--- Task goal ---
Once you find the line with "Per pixel u v: camera depth d (z-distance into the scene)." in the entries below, print it and each line after it up to and including the line with "741 34 11664", exactly, without pictures.

--- Supplied records ---
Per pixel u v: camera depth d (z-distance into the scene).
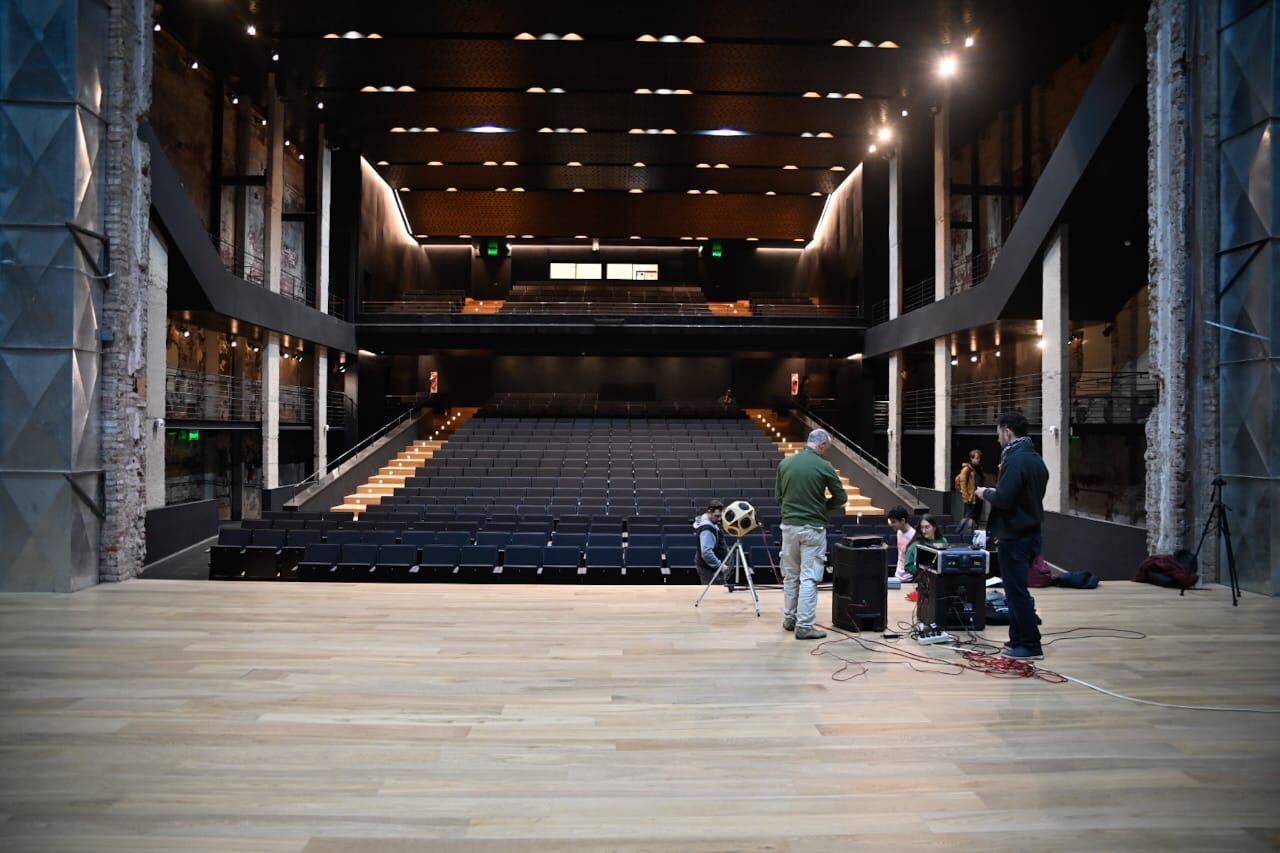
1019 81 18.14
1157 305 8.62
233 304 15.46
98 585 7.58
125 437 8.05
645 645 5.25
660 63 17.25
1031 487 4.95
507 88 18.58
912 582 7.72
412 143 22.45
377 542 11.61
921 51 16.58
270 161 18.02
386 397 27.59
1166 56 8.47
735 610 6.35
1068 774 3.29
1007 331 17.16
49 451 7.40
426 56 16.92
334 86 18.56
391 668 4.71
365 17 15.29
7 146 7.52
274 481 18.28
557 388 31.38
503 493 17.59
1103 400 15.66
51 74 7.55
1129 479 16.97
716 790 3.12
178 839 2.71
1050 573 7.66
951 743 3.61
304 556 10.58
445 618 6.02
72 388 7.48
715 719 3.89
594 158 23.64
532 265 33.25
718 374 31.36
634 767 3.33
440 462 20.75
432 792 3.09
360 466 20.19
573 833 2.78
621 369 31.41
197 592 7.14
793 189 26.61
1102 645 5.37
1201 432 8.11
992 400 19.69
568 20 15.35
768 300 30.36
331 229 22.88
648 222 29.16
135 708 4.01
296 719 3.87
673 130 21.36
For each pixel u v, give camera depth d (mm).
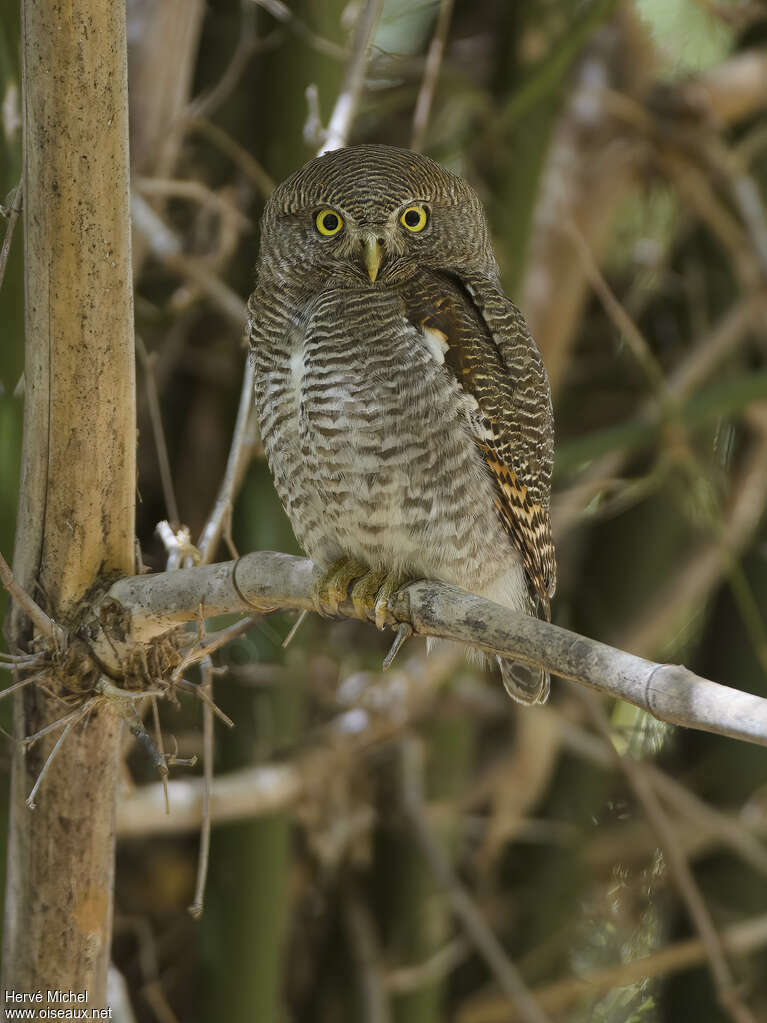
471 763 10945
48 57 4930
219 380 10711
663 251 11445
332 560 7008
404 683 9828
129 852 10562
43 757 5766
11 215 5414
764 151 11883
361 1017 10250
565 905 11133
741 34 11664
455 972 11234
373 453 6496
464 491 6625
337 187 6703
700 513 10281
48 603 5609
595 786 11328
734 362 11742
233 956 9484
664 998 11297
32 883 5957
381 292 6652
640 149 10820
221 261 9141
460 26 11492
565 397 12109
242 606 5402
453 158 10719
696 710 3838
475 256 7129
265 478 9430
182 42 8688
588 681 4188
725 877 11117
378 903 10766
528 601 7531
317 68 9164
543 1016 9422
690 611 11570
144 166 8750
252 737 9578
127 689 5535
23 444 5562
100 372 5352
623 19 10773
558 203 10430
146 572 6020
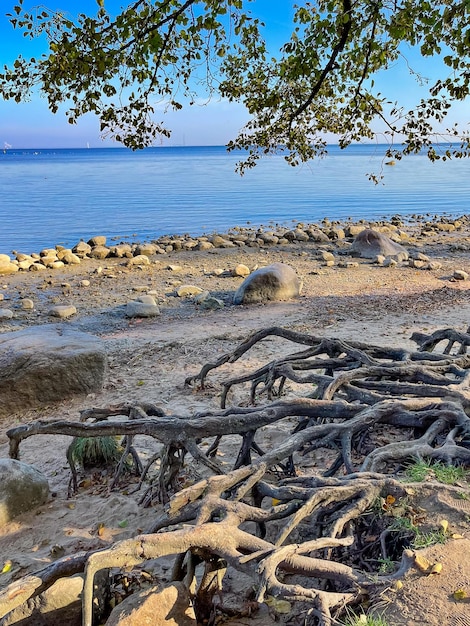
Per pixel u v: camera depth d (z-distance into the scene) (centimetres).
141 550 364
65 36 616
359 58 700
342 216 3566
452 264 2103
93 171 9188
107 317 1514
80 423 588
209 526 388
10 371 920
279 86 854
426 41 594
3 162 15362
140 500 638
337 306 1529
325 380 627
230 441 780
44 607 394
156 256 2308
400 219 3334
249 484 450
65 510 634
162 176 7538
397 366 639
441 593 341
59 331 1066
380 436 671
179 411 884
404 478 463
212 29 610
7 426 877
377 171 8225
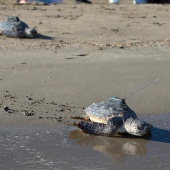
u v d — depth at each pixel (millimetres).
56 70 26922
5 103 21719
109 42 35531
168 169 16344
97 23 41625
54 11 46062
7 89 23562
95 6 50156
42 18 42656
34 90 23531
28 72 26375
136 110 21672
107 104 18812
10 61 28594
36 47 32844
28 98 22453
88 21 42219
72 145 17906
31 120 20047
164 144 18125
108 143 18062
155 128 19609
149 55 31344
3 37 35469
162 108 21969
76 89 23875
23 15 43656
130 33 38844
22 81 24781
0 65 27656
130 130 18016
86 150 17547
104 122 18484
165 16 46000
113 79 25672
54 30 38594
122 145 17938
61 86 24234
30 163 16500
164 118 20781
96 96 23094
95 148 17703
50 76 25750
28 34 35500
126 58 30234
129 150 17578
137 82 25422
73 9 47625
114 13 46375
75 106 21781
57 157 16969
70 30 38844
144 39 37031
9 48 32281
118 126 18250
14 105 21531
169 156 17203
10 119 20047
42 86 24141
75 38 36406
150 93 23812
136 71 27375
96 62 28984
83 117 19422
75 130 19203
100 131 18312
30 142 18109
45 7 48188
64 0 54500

--

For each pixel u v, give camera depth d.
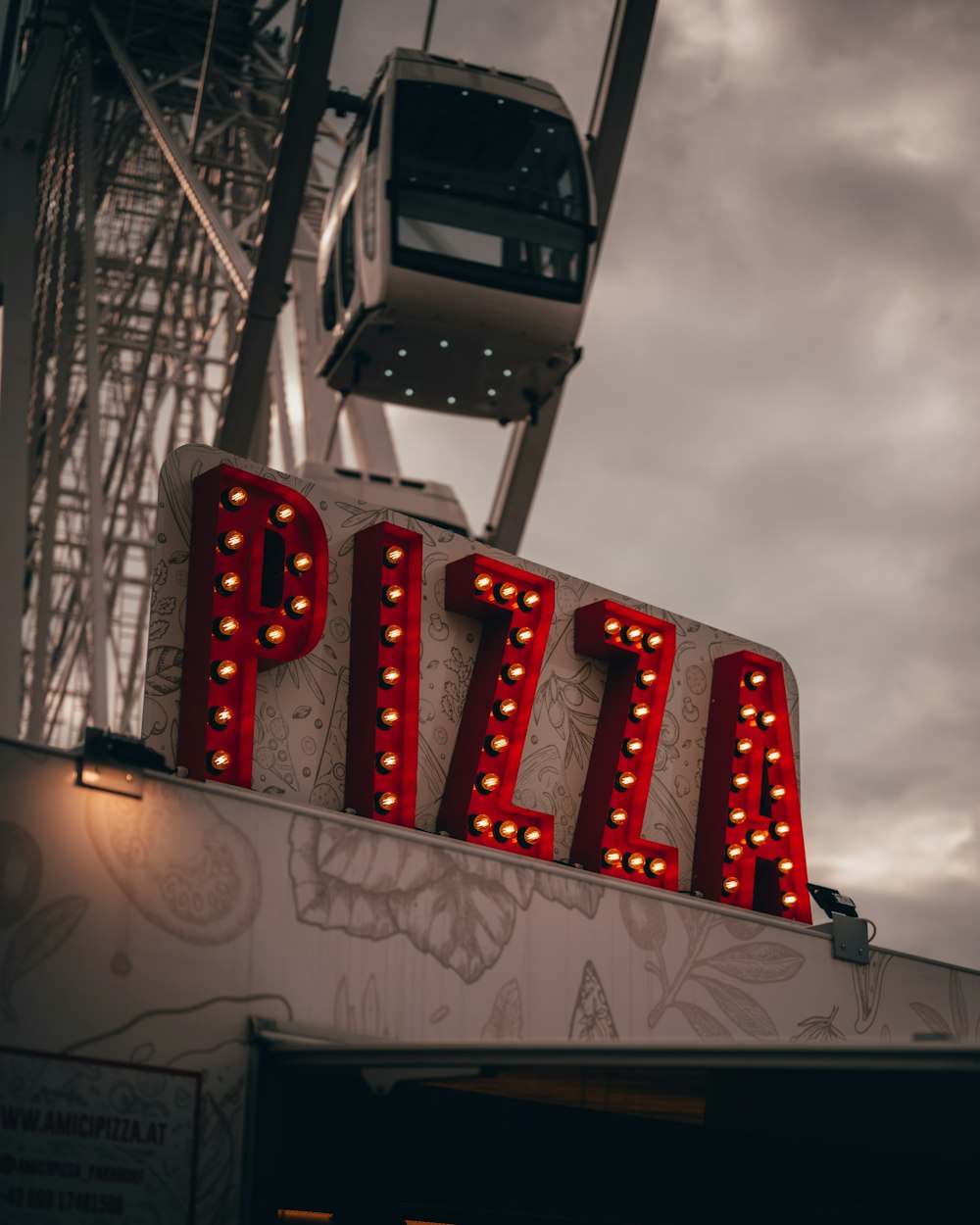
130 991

--- Solution to this task ---
Per pixel u v: camera depth d (z-distance into the scene).
1019 81 18.14
1157 305 8.62
233 304 15.46
98 585 7.58
125 437 8.05
645 645 5.25
660 63 17.25
1031 487 4.95
507 88 18.58
912 582 7.72
412 143 22.45
377 542 11.61
921 51 16.58
270 161 18.02
386 397 27.59
1166 56 8.47
735 610 6.35
1068 774 3.29
1007 331 17.16
49 451 7.40
426 56 16.92
334 86 18.56
391 668 4.71
365 17 15.29
7 146 7.52
274 481 18.28
557 388 31.38
503 493 17.59
1103 400 15.66
51 74 7.55
1129 479 16.97
716 790 3.12
178 839 2.71
1050 573 7.66
951 743 3.61
304 556 10.58
445 618 6.02
72 388 7.48
715 719 3.89
594 158 23.64
532 265 33.25
718 374 31.36
634 767 3.33
440 462 20.75
432 792 3.09
360 466 20.19
573 833 2.78
621 369 31.41
197 592 7.14
793 189 26.61
1102 645 5.37
1201 432 8.11
992 400 19.69
568 20 15.35
768 300 30.36
331 229 22.88
648 222 29.16
135 708 4.01
296 719 3.87
673 130 21.36
For each pixel u v, give camera depth d (mm).
471 763 10945
48 57 4930
219 380 10711
663 251 11445
332 560 7008
404 683 9828
129 852 10562
43 757 5766
11 215 5414
764 151 11883
361 1017 10250
565 905 11133
741 34 11664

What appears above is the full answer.